Flights canceled as storm threatens much of US

By Paul J. Weber | Associated Press

AUSTIN, Texas — Airlines canceled hundreds of flights on Tuesday, governors urged residents to stay off the road and schools closed campuses as much of the U.S. braced for a major winter storm that would leave millions of Americans in the loop of heavy snow and freezing rain.

The impending blast of frigid weather, expected to begin arriving Tuesday evening, brought a long swath of states from New Mexico to Vermont under winter storm warnings and hold. More than a foot of snow was possible in Michigan, following in the footsteps of a vicious northeast last weekend that brought blizzards to many parts of the East Coast.

“It will be a very messy system and make travel very difficult,” said Marty Rausch, a meteorologist with the National Weather Service in College Park, Maryland.

The storm’s projected footprint extended into southern Texas, where nearly a year after a catastrophic frost collapsed the state’s power grid in one of the worst blackouts in US history, Governor Greg Abbott defended the readiness of the state. The forecast doesn’t call for the same prolonged and frigid temperatures as the February 2021 storm, and the National Weather Service said the approaching system wouldn’t be so bad for Texas overall this time around.

“No one can guarantee there won’t be” outages caused by grid demand, Abbott said Tuesday. “But what we’re going to work on, and what we’re willing to achieve, is to keep power throughout the state.”

In November, Abbott had even given a winter guarantee: “I can guarantee the lights will stay on,” he told Austin television station KTBC.

Abbott, whose handling of last year’s blackout is a line of attack for Democrats as the Republican seeks a third term in 2022, said thousands of miles of roads in Texas will become “extremely dangerous” in the coming days. Energy experts said the forecast this week, although below freezing, shouldn’t pose a challenge to Texas’s power grid.

“The question has always been if we get a repeat of last year, would the power stay on? And this is far from a repeat of last year,” said Doug Lewin, an Austin energy consultant who has criticized Texas’ response to the power outages as inadequate.

Airlines have canceled more than 1,000 flights in the US scheduled for Wednesday, flight-tracking service FlightAware.com showed, including more than half of the sign in St. Louis. Missouri Governor Mike Parson declared a state of emergency as school districts and universities moved classes to online or canceled them entirely.

Chicago O’Hare International Airport also canceled more than 100 departures, and airports in Kansas City and Detroit also canceled more flights than usual.

Illinois lawmakers have canceled their three scheduled hearings this week as the central part of the state prepares for heavy snow, ice and high winds in the region.

The National Weather Service said 6 to 12 inches of snow was expected in parts of the Rockies and the Midwest Thursday morning, while heavy ice is likely to come from Texas through the Ohio Valley.

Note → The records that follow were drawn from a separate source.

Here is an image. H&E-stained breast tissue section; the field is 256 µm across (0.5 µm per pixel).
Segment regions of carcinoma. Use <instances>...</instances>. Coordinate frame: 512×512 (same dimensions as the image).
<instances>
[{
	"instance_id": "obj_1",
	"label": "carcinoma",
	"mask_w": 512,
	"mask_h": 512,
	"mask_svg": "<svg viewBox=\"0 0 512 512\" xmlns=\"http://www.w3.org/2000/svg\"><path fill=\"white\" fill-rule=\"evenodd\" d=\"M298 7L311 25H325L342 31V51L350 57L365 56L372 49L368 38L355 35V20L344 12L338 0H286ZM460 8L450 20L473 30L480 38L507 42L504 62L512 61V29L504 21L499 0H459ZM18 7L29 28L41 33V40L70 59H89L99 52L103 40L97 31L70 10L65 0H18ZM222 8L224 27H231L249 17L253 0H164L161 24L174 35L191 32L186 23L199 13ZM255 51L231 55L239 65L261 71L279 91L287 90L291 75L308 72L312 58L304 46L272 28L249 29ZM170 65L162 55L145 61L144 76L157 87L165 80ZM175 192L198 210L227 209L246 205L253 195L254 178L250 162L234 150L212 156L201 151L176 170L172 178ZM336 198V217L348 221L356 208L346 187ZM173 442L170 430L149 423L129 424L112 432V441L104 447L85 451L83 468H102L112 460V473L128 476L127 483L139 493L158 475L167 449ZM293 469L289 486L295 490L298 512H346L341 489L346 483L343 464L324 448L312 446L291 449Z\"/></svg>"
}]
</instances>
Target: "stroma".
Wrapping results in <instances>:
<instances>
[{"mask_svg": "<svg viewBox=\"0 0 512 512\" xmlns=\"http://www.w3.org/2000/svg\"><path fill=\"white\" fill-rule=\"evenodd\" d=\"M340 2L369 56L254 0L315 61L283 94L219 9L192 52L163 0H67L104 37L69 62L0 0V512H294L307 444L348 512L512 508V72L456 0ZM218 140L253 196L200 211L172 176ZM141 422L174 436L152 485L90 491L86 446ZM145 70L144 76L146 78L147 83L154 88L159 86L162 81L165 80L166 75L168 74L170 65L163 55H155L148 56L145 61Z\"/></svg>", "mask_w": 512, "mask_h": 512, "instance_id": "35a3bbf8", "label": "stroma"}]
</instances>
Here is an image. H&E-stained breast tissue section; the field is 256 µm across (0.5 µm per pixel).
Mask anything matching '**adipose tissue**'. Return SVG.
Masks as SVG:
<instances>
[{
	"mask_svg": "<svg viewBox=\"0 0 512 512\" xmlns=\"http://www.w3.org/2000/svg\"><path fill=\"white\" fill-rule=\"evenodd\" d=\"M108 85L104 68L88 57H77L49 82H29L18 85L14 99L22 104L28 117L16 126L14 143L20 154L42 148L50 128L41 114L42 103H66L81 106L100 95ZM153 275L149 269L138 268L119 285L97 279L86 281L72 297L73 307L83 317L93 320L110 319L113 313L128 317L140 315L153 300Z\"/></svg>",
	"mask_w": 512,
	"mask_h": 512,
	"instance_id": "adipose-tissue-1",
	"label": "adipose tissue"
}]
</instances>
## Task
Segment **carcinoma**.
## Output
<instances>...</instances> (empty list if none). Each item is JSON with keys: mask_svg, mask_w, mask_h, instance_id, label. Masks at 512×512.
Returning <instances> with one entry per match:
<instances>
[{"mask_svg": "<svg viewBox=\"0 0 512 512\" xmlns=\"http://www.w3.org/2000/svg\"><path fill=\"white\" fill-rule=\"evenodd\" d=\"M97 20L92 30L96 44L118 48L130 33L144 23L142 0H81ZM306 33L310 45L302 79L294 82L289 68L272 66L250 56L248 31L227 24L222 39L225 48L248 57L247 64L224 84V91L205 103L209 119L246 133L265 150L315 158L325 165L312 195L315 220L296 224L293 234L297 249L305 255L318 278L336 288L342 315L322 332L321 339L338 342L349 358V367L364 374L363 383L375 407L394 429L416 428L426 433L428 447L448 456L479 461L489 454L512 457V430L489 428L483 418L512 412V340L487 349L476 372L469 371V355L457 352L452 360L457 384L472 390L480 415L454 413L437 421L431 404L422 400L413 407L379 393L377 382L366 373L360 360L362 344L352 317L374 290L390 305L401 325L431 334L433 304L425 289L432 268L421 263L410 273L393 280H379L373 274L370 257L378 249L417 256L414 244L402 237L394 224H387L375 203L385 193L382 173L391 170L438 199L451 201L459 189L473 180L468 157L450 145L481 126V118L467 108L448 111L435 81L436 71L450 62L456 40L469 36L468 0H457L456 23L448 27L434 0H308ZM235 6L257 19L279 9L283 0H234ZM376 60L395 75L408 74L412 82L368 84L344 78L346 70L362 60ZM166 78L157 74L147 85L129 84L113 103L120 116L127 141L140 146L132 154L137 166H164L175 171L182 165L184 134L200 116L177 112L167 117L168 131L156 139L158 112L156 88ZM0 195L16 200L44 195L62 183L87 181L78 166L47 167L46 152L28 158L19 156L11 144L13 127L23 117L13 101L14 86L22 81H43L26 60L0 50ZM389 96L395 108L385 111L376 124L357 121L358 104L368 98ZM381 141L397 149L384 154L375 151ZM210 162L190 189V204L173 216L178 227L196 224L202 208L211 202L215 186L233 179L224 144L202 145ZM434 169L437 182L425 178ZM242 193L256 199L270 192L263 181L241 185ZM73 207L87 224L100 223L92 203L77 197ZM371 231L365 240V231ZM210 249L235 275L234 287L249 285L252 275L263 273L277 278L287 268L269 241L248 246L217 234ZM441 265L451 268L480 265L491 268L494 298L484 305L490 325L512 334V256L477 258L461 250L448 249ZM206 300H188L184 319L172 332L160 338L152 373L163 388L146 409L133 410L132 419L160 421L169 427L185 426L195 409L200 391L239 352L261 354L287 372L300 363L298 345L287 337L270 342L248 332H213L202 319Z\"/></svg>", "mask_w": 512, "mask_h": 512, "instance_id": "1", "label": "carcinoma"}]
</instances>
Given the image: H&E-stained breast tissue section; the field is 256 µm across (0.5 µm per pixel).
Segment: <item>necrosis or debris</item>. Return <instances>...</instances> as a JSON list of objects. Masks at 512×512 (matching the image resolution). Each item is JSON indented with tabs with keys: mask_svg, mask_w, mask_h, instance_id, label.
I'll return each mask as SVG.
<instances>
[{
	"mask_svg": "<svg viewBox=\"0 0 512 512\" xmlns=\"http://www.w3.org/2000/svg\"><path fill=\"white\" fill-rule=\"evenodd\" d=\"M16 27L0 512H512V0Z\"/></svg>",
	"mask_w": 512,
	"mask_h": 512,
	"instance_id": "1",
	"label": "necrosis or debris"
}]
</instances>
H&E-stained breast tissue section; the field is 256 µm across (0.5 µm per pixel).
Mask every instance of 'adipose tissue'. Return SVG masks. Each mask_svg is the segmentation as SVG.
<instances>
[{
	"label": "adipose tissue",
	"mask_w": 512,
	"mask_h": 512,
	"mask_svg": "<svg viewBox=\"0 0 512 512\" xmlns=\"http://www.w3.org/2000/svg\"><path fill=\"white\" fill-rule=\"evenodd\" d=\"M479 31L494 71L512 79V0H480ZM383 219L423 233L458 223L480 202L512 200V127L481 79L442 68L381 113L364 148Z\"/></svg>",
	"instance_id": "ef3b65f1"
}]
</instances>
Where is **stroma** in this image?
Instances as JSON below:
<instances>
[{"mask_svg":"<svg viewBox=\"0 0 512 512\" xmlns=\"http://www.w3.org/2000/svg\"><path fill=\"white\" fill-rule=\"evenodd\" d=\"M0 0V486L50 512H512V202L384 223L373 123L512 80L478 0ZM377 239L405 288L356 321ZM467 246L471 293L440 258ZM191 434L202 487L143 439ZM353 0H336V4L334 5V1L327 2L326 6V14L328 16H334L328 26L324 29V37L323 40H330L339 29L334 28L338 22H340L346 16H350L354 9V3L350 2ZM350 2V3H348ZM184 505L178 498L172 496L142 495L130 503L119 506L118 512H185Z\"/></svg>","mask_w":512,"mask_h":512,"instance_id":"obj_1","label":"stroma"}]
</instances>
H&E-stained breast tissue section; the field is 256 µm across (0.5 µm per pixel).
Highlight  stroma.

On Wednesday and Thursday, the weather service said 8 to 14 inches (20 to 36 centimeters) of snow was possible in parts of Michigan. So is Detroit, where the mayor activated snow emergency routes and city workers were expected to work 12-hour shifts salting and plowing major roads.

In Tulsa, Oklahoma, where up to 18 inches of snow and sleet are forecast but little ice, emergency management director Joe Kralicek said the event is not expected to cause large-scale blackouts based on an ice index used by the National Weather Service.

“We might see some power outages, but it also suggests they are limited in size and nature and very short-lived,” Kralicek said.

Becky Gligo, director of the nonprofit Housing Solutions in Tulsa, said teams are working to move homeless people to shelters ahead of the lowest levels expected to plunge into single digits Friday night.

Associated Press journalists Julie Walker in New York, Jill Bleed in Little Rock, Arkansas, Ken Miller in Oklahoma City, John O’Connor in Springfield, Illinois, and Jeff Martin in Woodstock, Georgia, contributed to this report.